__GIVEN REQUEST 1__.
Reproduce the passage of the court opinion between "APPEAL FROM THE" and "C. Mitchell, P.C.", inclusive.
__GIVEN REQUEST 2__.
Carry on writing the court opinion from the point where it stops.

__ARTICLE__.

__________

New Mexico Court of Appeals, 2025

State v. Woods

State v. Woods
New Mexico Court of Appeals · Decided August 5, 2025 · JENNIFER L. ATTREP; JANE B. YOHALEM; KATHERINE A. WRAY

State v. Woods

Opinion

This decision of the New Mexico Court of Appeals was not selected for publication in the New Mexico Appellate Reports. Refer to Rule 12-405 NMRA for restrictions on the citation of unpublished decisions. Electronic decisions may contain computer- generated errors or other deviations from the official version filed by the Court of Appeals.

IN THE COURT OF APPEALS OF THE STATE OF NEW MEXICO No. A-1-CA-41542 STATE OF NEW MEXICO, Plaintiff-Appellee, v. PATRICK JAMES WOODS, Defendant-Appellant.

APPEAL FROM THE DISTRICT COURT OF DOÑA ANA COUNTY Richard M. Jacquez, District Court Judge Raúl Torrez, Attorney General Santa Fe, NM Peter James O’Connor, Assistant Solicitor General Albuquerque, NM for Appellee Gary C. Mitchell, P.C.

__________

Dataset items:
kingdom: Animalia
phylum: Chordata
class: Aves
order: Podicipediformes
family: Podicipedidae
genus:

__________

__ANSWER 1__.
APPEAL FROM THE DISTRICT COURT OF DOÑA ANA COUNTY Richard M. Jacquez, District Court Judge Raúl Torrez, Attorney General Santa Fe, NM Peter James O’Connor, Assistant Solicitor General Albuquerque, NM for Appellee Gary C. Mitchell, P.C.

__ANSWER 2__.
Gary C. Mitchell Ruidoso, NM for Appellant MEMORANDUM OPINION ATTREP, Judge. {1} Defendant Patrick James Woods was convicted, upon a guilty plea, of various charges arising from a multi-vehicle collision—including two counts of third-degree homicide by vehicle (reckless driving), NMSA 1978, § 66-8-101(A), (D) (2016); one count of third-degree great bodily injury by vehicle (reckless driving), § 66-8-101(B), (E); leaving the scene of an accident (great bodily harm or death), NMSA 1978, § 66-7- 201(B) (1989); and failure to give immediate notice of accidents, NMSA 1978, § 66-7- (2022). On appeal, Defendant argues the district court erred in designating his homicide by vehicle and great bodily injury by vehicle convictions as serious violent offenses under the Earned Meritorious Deductions Act (EMDA), NMSA 1978, § 33-2-34 (2015, amended 2025).1 We affirm.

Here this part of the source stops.